Public library in Singapore

library@harbourfront, formerly known as Bukit Merah Public Library, is a public library located at VivoCity, Singapore. It is the largest shopping mall public library in Singapore.

== History ==
Originally called Bukit Merah Branch Library, it serves the residents of Tanjong Pagar, Bukit Merah, Tiong Bahru and Telok Blangah. The library, which was situated at 3779 Jalan Bukit Merah, Singapore 159462, was officially opened on 28 December 1982 by the then Minister-without-Portfolio and Member of Parliament for Bukit Merah Lim Chee Onn. On 29 December 1982, the library was open to public. It is the first branch library to have an audiovisual (AV) section.

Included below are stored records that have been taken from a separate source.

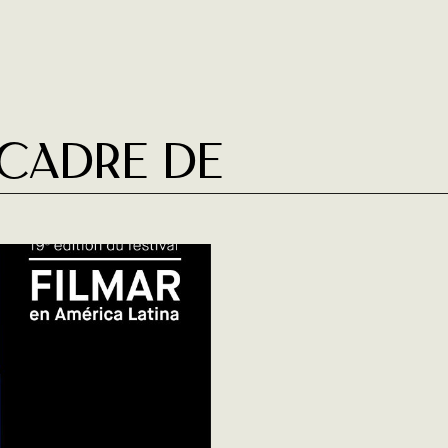
 cadre de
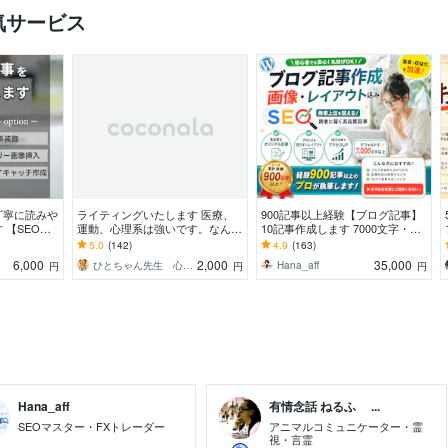
気サービス
丁寧に読みや
ライティングいたします 医療、
900記事以上経験【ブログ記事】
 【SEO】
運動、心理系は強いです。なんで
10記事作成します 7000文字・ワ
こだわった記
もご相談ください。
ードプレス入稿可！キーワード選
5.0
(142)
4.9
(163)
定・画像全込み
6,000
2,000
35,000
ター
ひとちゃん先生 心と身体のサポーター
Hana_aff
円
円
円
Hana_aff
有情念話 ねるふ ...
SEOマスター・FXトレーダー
アニマルコミュニケーター・霊
視・言霊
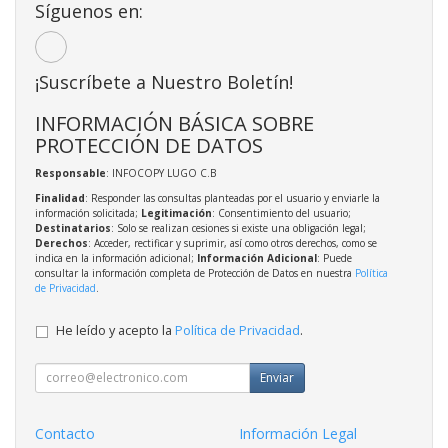
Síguenos en:
¡Suscríbete a Nuestro Boletín!
INFORMACIÓN BÁSICA SOBRE
PROTECCIÓN DE DATOS
Responsable
: INFOCOPY LUGO C.B
Finalidad
: Responder las consultas planteadas por el usuario y enviarle la
información solicitada;
Legitimación
: Consentimiento del usuario;
Destinatarios
: Solo se realizan cesiones si existe una obligación legal;
Derechos
: Acceder, rectificar y suprimir, así como otros derechos, como se
indica en la información adicional;
Información Adicional
: Puede
consultar la información completa de Protección de Datos en nuestra
Política
de Privacidad
.
He leído y acepto la
Política de Privacidad
.
Enviar
Contacto
Información Legal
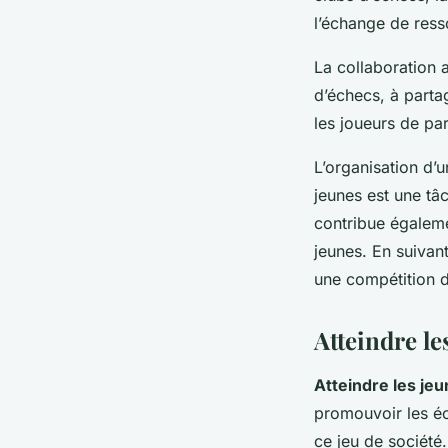
l’échange de ress
La collaboration 
d’échecs, à parta
les joueurs de par
L’organisation d’
jeunes est une tâ
contribue égalem
jeunes. En suivan
une compétition 
Atteindre les
Atteindre les je
promouvoir les éch
ce jeu de société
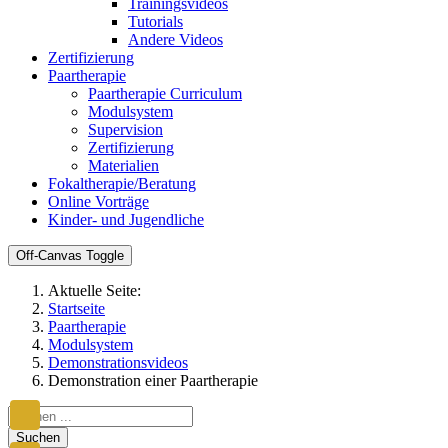
Trainingsvideos
Tutorials
Andere Videos
Zertifizierung
Paartherapie
Paartherapie Curriculum
Modulsystem
Supervision
Zertifizierung
Materialien
Fokaltherapie/Beratung
Online Vorträge
Kinder- und Jugendliche
Off-Canvas Toggle
Aktuelle Seite:
Startseite
Paartherapie
Modulsystem
Demonstrationsvideos
Demonstration einer Paartherapie
Suchen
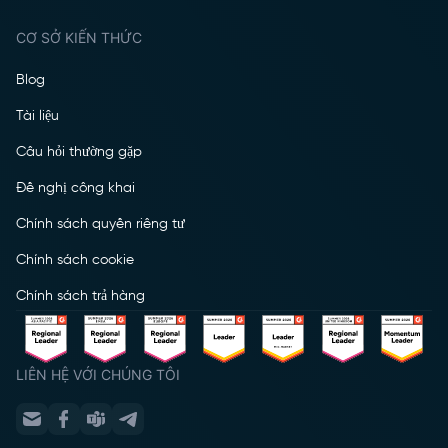
CƠ SỞ KIẾN THỨC
Blog
Tài liệu
Câu hỏi thường gặp
Đề nghị công khai
Chính sách quyền riêng tư
Chính sách cookie
Chính sách trả hàng
LIÊN HỆ VỚI CHÚNG TÔI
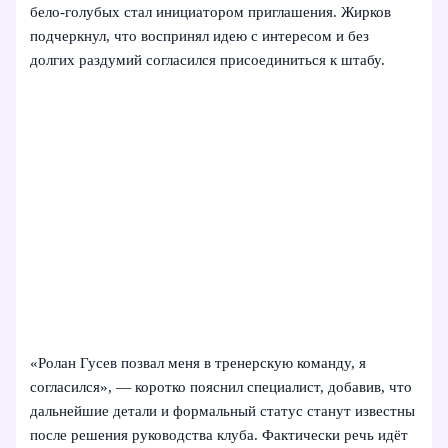
бело‑голубых стал инициатором приглашения. Жирков
подчеркнул, что воспринял идею с интересом и без
долгих раздумий согласился присоединиться к штабу.
«Ролан Гусев позвал меня в тренерскую команду, я
согласился», — коротко пояснил специалист, добавив, что
дальнейшие детали и формальный статус станут известны
после решения руководства клуба. Фактически речь идёт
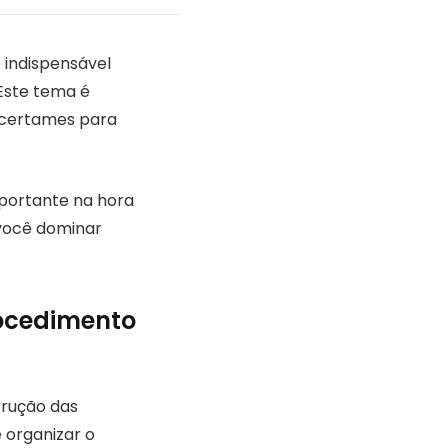
indispensável
Este tema é
m certames para
portante na hora
 você dominar
rocedimento
trução das
 organizar o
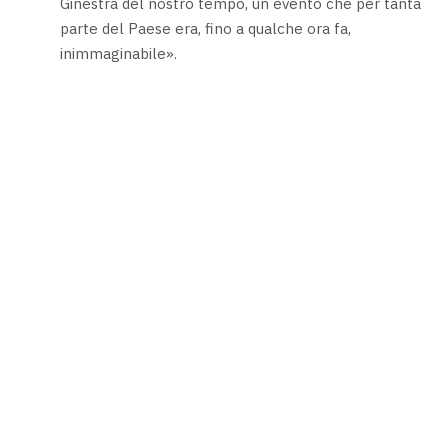
Ginestra del nostro tempo, un evento che per tanta
parte del Paese era, fino a qualche ora fa,
inimmaginabile».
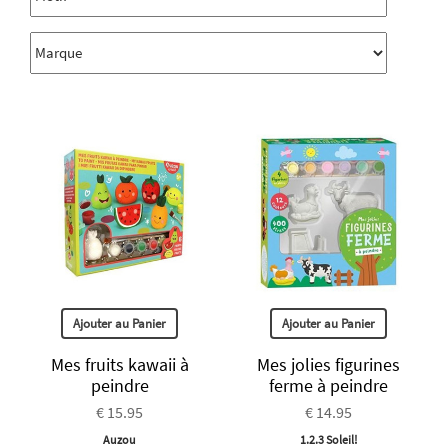
Ajouter au Panier
Ajouter au Panier
Mes fruits kawaii à
Mes jolies figurines
peindre
ferme à peindre
€ 15.95
€ 14.95
Auzou
1.2.3 Soleil!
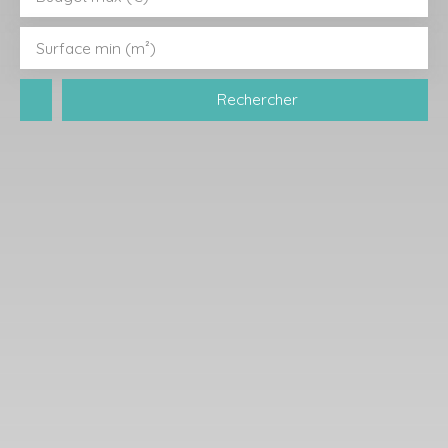
Surface min (m²)
Rechercher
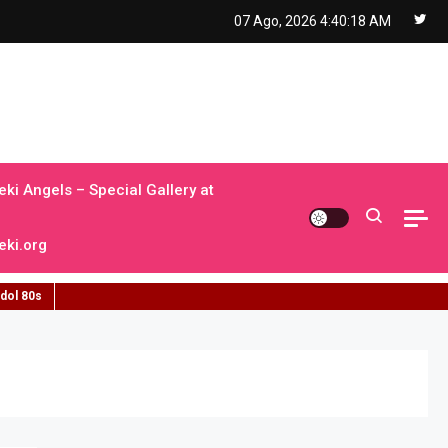
07 Ago, 2026
4:40:19 AM
ki Angels – Special Gallery at
ki.org
idol 80s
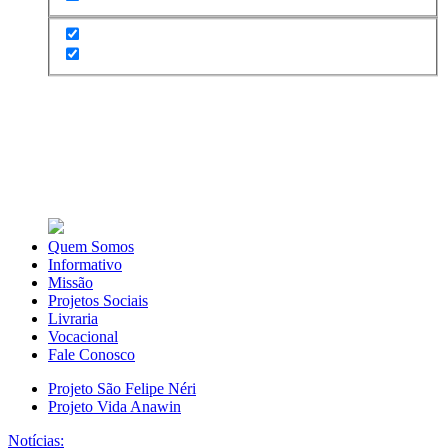
Quem Somos
Informativo
Missão
Projetos Sociais
Livraria
Vocacional
Fale Conosco
Projeto São Felipe Néri
Projeto Vida Anawin
Notícias:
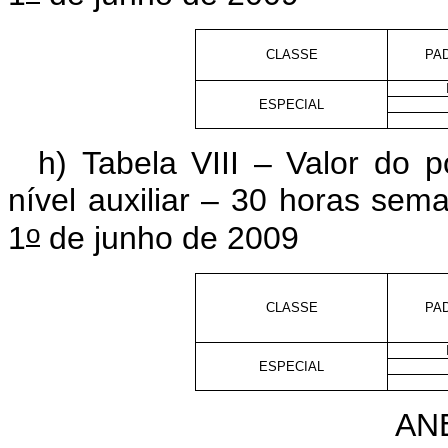
CLASSE
PA
ESPECIAL
h) Tabela VIII – Valor do
nível auxiliar – 30 horas seman
o
1
de junho de 2009
CLASSE
PA
ESPECIAL
ANE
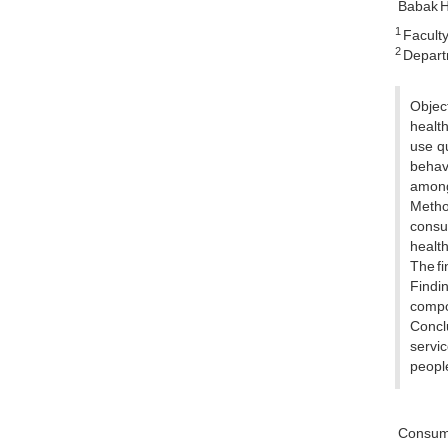
Babak 
1
Faculty
2
Departm
Object
health
use qu
behavi
among
Method
consum
health
The fi
Findin
compon
Concl
servic
people
Consum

The library closed for renovation from 28 December 2004 to 25 February 2005. It was officially reopened by the then Parliamentary Secretary, MINDEF and Ministry of Environment and Water Resources, MP for Tanjong Pagar GRC and Associate Professor Koo Tsai Kee on that same day.

On 1 December 2018, the library ceased operations and was subsequently relocated to VivoCity as announced in 2017. At its current location the nearest MRT station to it is HarbourFront.

=== Planning ===
Bukit Merah Branch Library was originally planned in 1972, with the intention of being located at Telok Blangah New Town Centre, however, due to issues in securing the land the project was postponed. A new site for the library was found in February 1975. It was to have 4 storeys, however, this was reduced to 3.

=== Renaming ===
The library was renamed as Bukit Merah Community Library when National Library became a statutory board on 1 September 1995.

The library was renamed as Bukit Merah Public Library after its renovation.

On 12 January 2019, library@harbourfront was officially opened by the Minister for Communications and Information and Minister-in-Charge of Cyber Security, MP for West Coast GRC S. Iswaran.

== Layout ==
Located on the 3rd floor of VivoCity, the library is designed with two distinct zones appealing to adults, teens and children. The children's section is designed to help young readers to learn through technology. The adults and teens section will be run by volunteers who will help to find and shelve books. In place of physical newspapers, there are 16 e-newspaper reading stations, the most of its kind in Singapore.